» WORK INSTRUCTIONS: In the entries below, count the lines that hold the string "blocs" and state only that count.

» PROVIDED DATA:
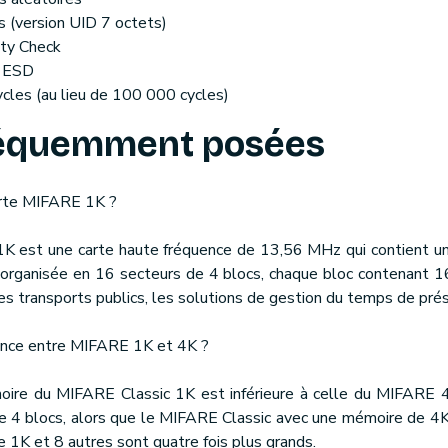
s (version UID 7 octets)
ity Check
e ESD
cles (au lieu de 100 000 cycles)
réquemment posées
arte MIFARE 1K ?
K est une carte haute fréquence de 13,56 MHz qui contient un
organisée en 16 secteurs de 4 blocs, chaque bloc contenant 16 
 des transports publics, les solutions de gestion du temps de prés
rence entre MIFARE 1K et 4K ?
oire du MIFARE Classic 1K est inférieure à celle du MIFARE 
 4 blocs, alors que le MIFARE Classic avec une mémoire de 4K 
 1K et 8 autres sont quatre fois plus grands.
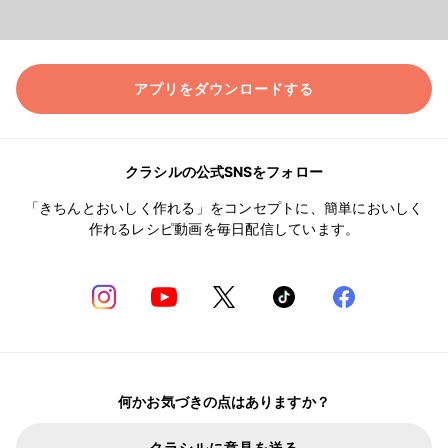
アプリをダウンロードする
クラシルの公式SNSをフォロー
「きちんとおいしく作れる」をコンセプトに、簡単においしく
作れるレシピ動画を毎日配信しています。
何かお気づきの点はありますか？
クラシルに意見を送る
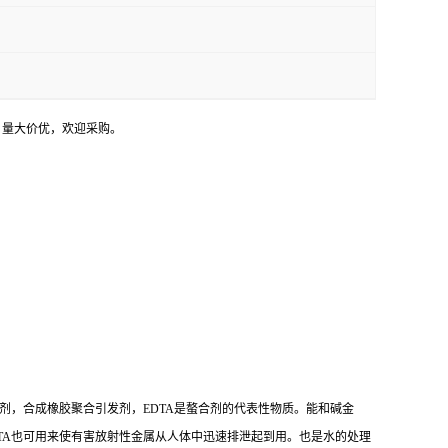
，量大价优，欢迎采购。
剂，合成橡胶聚合引发剂，EDTA是螯合剂的代表性物质。能和碱金
TA也可用来使有害放射性金属从人体中迅速排泄起到用。也是水的处理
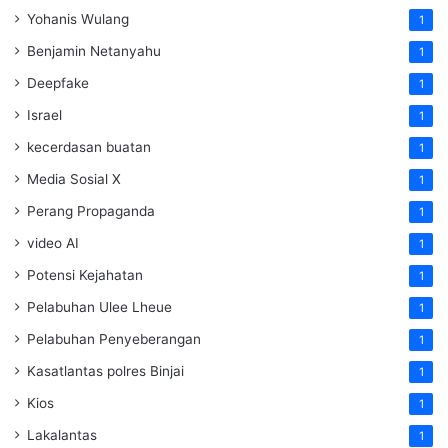
Yohanis Wulang
1
Benjamin Netanyahu
1
Deepfake
1
Israel
1
kecerdasan buatan
1
Media Sosial X
1
Perang Propaganda
1
video AI
1
Potensi Kejahatan
1
Pelabuhan Ulee Lheue
1
Pelabuhan Penyeberangan
1
Kasatlantas polres Binjai
1
Kios
1
Lakalantas
1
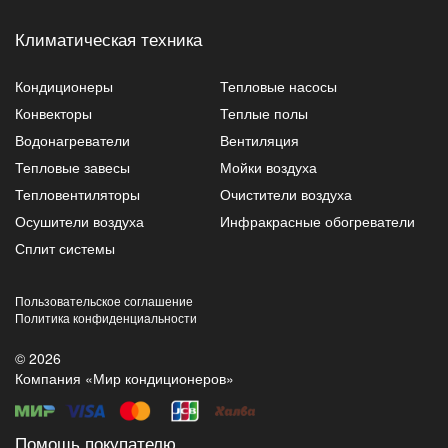
Климатическая техника
Кондиционеры
Тепловые насосы
Конвекторы
Теплые полы
Водонагреватели
Вентиляция
Тепловые завесы
Мойки воздуха
Тепловентиляторы
Очистители воздуха
Осушители воздуха
Инфракрасные обогреватели
Сплит системы
Пользовательское соглашение
Политика конфиденциальности
© 2026
Компания «Мир кондиционеров»
Помощь покупателю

» EXERCISE RESPONSE: 2